Ceux-ci ont confondu la politique et le commerce. Certes, il faut gagner l’électeur comme on attire le client, étudier l’électorat comme on scrute le marché, mais en ayant toujours à l’esprit que le commerçant vend un produit, qu’il peut habiller d’une idée dans un slogan publicitaire alors que le politique propose avant tout des idées, des valeurs, qui ensuite justifient des mesures. La « droite » française en est restée au commerce.
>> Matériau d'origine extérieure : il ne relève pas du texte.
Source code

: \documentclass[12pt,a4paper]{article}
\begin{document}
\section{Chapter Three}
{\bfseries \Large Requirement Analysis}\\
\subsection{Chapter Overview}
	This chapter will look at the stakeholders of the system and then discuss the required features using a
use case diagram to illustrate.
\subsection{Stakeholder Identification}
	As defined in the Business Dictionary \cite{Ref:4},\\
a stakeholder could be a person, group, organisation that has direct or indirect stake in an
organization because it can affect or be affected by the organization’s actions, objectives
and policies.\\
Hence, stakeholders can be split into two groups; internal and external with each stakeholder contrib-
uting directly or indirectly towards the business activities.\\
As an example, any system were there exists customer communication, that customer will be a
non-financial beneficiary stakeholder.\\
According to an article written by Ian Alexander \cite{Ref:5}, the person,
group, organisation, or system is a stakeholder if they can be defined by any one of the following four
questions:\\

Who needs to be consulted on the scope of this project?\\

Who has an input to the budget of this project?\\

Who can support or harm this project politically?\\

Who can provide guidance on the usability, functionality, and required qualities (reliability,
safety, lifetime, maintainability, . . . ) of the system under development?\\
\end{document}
Elle propose des candidats, affublés d’une image et d’un slogan, qui, une fois élus font autre chose, augmentent par exemple les impôts après avoir promis de les baisser. Le drame, c’est qu’à ce jeu, ils ont trouvé meilleur qu’eux. Macron, c’est Octave Mouret et En Marche, c’est le Bonheur des Dames, une opération commerciale qui a réussi en réunissant la clientèle, fatiguée des commerces démodés, autour d’un produit porté par une publicité tapageuse mais dont on soupçonne la qualité frelatée. On comprend la réaction du boutiquier Fasquelle offusqué par le bain de foule d’Emmanuel Macron au Touquet, là-même ou l’ancien maire organise un campus d’été des Républicains. « Concurrence déloyale » semble lâcher celui qui a fondé un mouvement au titre révélateur : « sauvons la droite » . Manifestement, il veut sauver sa vitrine, mais il serait bien en peine de dire ce qui s’y vend. Ce terne personnage a-t-il la moindre idée de ce qu’est la droite ?
Les conservateurs britanniques fournissent un bon exemple de ce que doit être un parti politique. Groupe parlementaire depuis le XVIIe siècle et parti depuis le XIXe, ils sont encore au pouvoir aujourd’hui. Ce qui les caractérise est d’avoir constamment su rassembler les militants et les élus sur la ligne majoritaire. Le virage thatchérien a été assumé. Le choix du « Brexit » par les électeurs alors que le parti était divisé a été, lui aussi, digéré. Cette continuité souple est un modèle que l’UMP a été incapable de copier. Les Républicains vont donc se retrouver avec un Président qui sera accusé par les uns d’imiter le FN, par les autres de manquer de charisme. Beaucoup, qui se réservent pour la suite, en attendant la chute, poursuivront leur carrière d’une élection à l’autre, y compris en faisant un bout de chemin avec Macron, puisque la politique, comme le commerce, c’est un métier.